Chiffres militants: réponse à la Fondation Abbé Pierre edit

9 mai 2018

Le fond du papier « Méfions-nous des chiffres militants » qui fait l’objet de la réponse de la Fondation Abbé Pierre, n’était pas de mettre en cause spécifiquement la qualité du travail de cette Fondation, mais d’attirer l’attention du lecteur sur la difficulté qu’il y a à mener de front un objectif militant, tout à fait respectable, et un travail rigoureux d’analyse statistique. Les chiffres produits par la FAP servaient dans ce papier d’illustration à ce propos. Après avoir lu attentivement la réponse de la FAP, je maintiens le propos.

Dans sa réponse à mon papier dans Telos, la FAP indique par exemple que leur définition du mal-logement « évolue avec le temps en fonction de l’émergence de nouvelles formes de mal-logement et de la disponibilité des sources statistiques ». Une règle de base de l’utilisation d’indicateurs statistiques servant de critère à l’analyse d’une situation sociale et de son évolution dans le temps est la stabilité de ces indicateurs. Ne pas respecter cette règle alimente bien l’idée que ces indicateurs sont relativement flous, puisque leur définition peut varier selon les circonstances. Sur ce même registre, mais concernant le surpeuplement, la FAP indique dans sa réponse avoir comparé les deux dernières enquêtes logement (2006 et 2013) pour alimenter l’idée que le surpeuplement s’accentue. Mais ces deux enquêtes ne sont pas comparables car certaines questions ont été modifiées de l’une à l’autre. Et effectivement l’INSEE sur ce point contredit complètement le diagnostic de la FAP dans son rapport qui fait référence (France Portrait social, 2017, page 144) : « En près de trente ans, en lien avec l’augmentation de la surface des logements et la diminution de la taille des ménages, le surpeuplement a fortement baissé » (c’est moi qui souligne).

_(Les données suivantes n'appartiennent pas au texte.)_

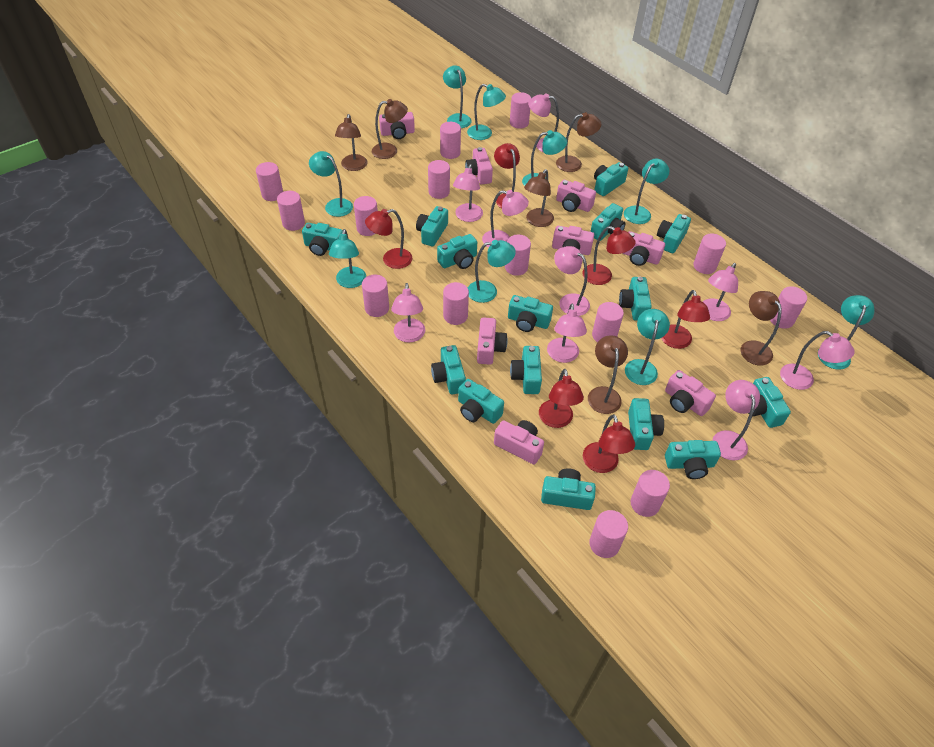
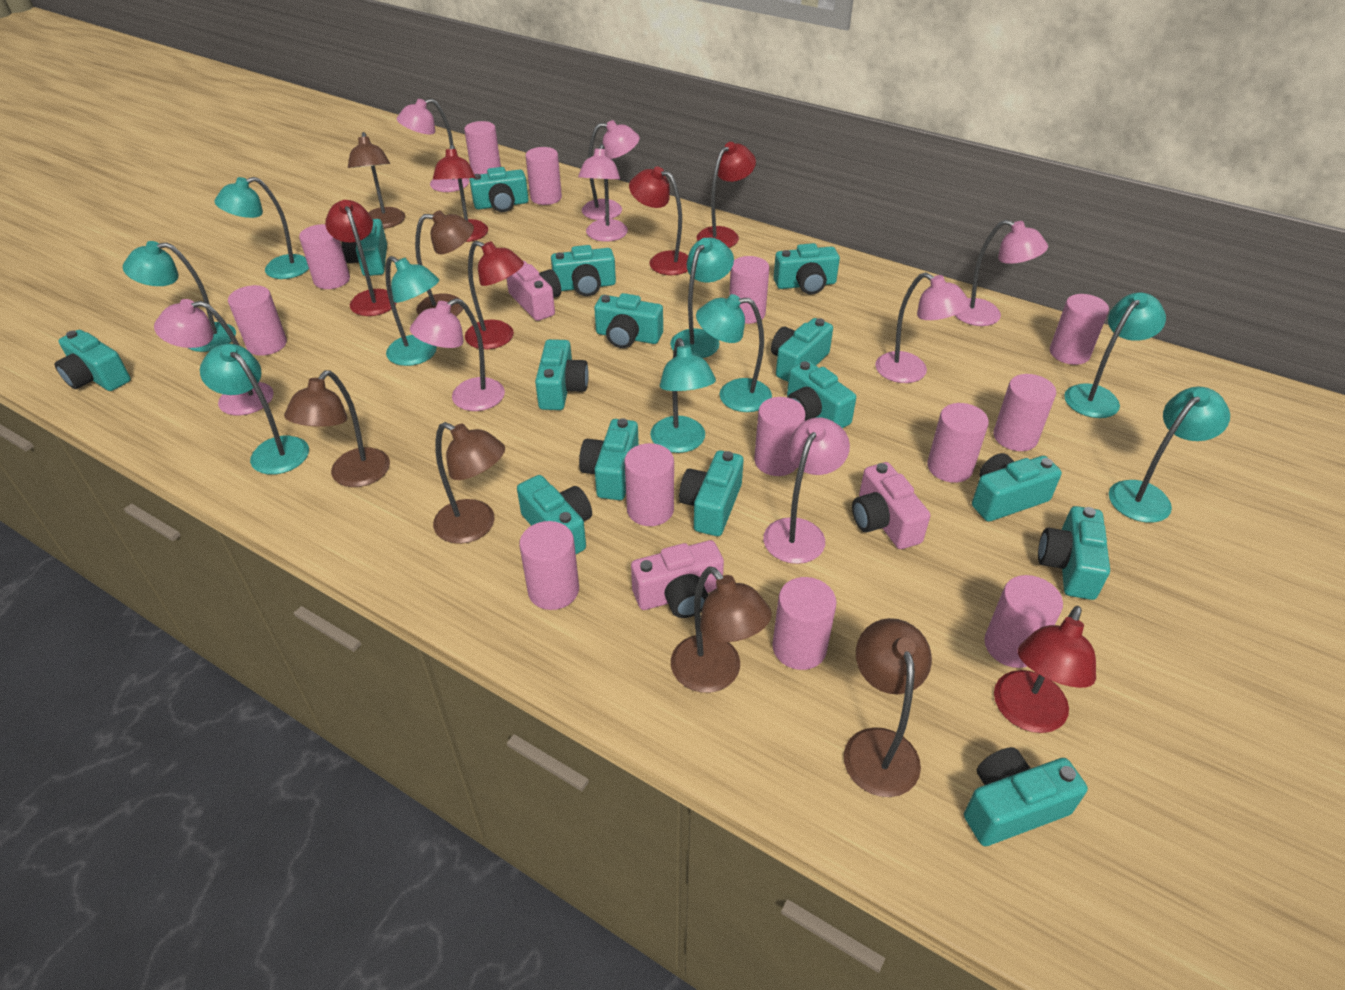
pink camera: [379,112,415,139] [465,147,493,184] [477,317,508,365] [494,420,544,465] [552,226,594,255] [556,180,596,212] [622,231,665,266] [665,370,716,416] = 8 -> [507,261,561,321] [631,540,724,618] [852,462,930,549] = 3
pink cylinder: [256,162,283,201] [277,191,305,231] [354,196,378,236] [362,275,389,317] [428,160,450,199] [440,122,461,159] [443,282,469,325] [505,235,531,276] [510,92,531,129] [589,510,628,558] [592,302,624,342] [631,470,670,517] [693,233,726,274] [770,286,807,329] = 14 -> [228,285,287,356] [299,224,350,289] [464,121,501,174] [519,521,579,610] [526,147,562,205] [624,443,674,526] [729,256,770,324] [754,397,806,476] [772,577,837,670] [927,403,989,483] [984,575,1063,668] [993,374,1056,451] [1050,294,1109,365] = 13
pink lamp: [391,283,425,343] [453,164,483,222] [482,190,529,248] [528,93,559,153] [547,304,587,363] [554,246,590,316] [703,263,738,321] [712,380,760,461] [780,331,854,390] = 9 -> [154,299,274,415] [397,99,469,192] [410,298,505,411] [578,144,628,242] [582,120,640,220] [763,417,850,564] [875,272,970,383] [955,220,1048,326] = 8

Par ailleurs, tout statisticien, sociologue, économiste ou démographe, sait que pour apprécier la prévalence d’un phénomène et encore plus son évolution, il faut raisonner en taux et non en chiffres absolus (comme le fait systématiquement la FAP). Raisonner en chiffres absolus est trompeur car pour formuler un diagnostic juste il faut évidemment rapporter le nombre de personnes touchées par un phénomène (le mal-logement par exemple) à l’ensemble de la population potentiellement concernée. Si on ne le fait pas, une augmentation apparente peut masquer une stabilité voire une diminution de la prévalence du phénomène étudié. Pour prendre un exemple dans un domaine tout à fait différent (cité par François Héran dans sa leçon inaugurale au Collège de France), le nombre absolu de migrants dans le monde a fortement progressé mais leur proportion reste faible.

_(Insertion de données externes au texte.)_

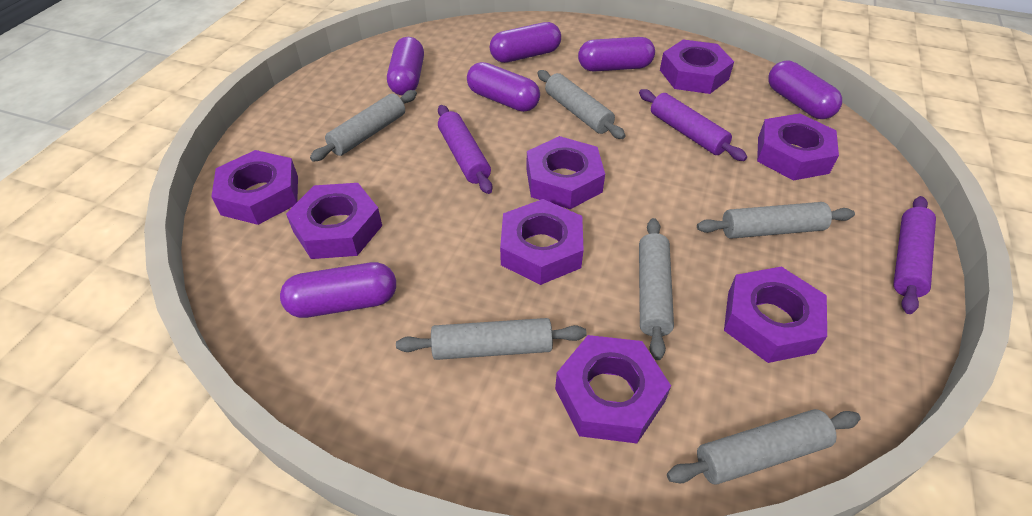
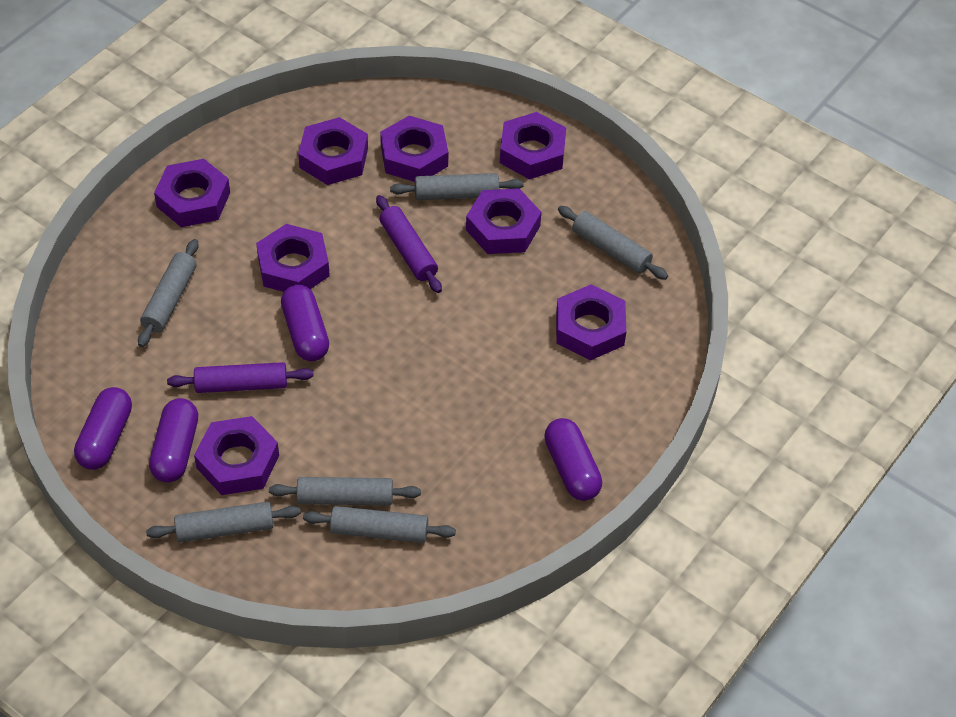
purple capsule: [280,262,396,318] [387,37,424,95] [467,62,540,112] [490,22,561,63] [578,37,655,72] [768,61,842,119] = 6 -> [74,387,132,470] [149,398,198,483] [281,285,329,361] [544,418,602,501] = 4
purple rolling pin: [438,105,492,194] [639,89,747,161] [893,196,936,314] = 3 -> [167,362,314,393] [376,195,442,293] = 2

Finalement en présentant un tableau exagérément pessimiste de l’ensemble de la situation du logement en France, la FAP sert-elle vraiment les intérêts des plus pauvres et des plus démunis qu’elle veut servir ? En produisant des catégories très extensives, comme celle du mal-logement, (au passage j’ai bien lu le rapport de la FAP) qui finit par regrouper dans la définition de la FAP près de 15 millions de personnes, en amalgamant des catégories très hétérogènes, on risque de noyer les situations de véritable précarité dans le flou d’une définition trop large. Ces situations de grande précarité existent bien, évidemment. Un rapport récent de l’Observatoire national de la pauvreté et de l’exclusion sociale (Onpes), montre que 780 000 personnes, soit environ 1,2 % de la population métropolitaine, seraient exclues, à divers titres, du logement de droit commun, et ces situations s’aggraveraient. C’est sur elles que doit porter en priorité l’effort de repérage statistique et d’intervention des politiques publiques.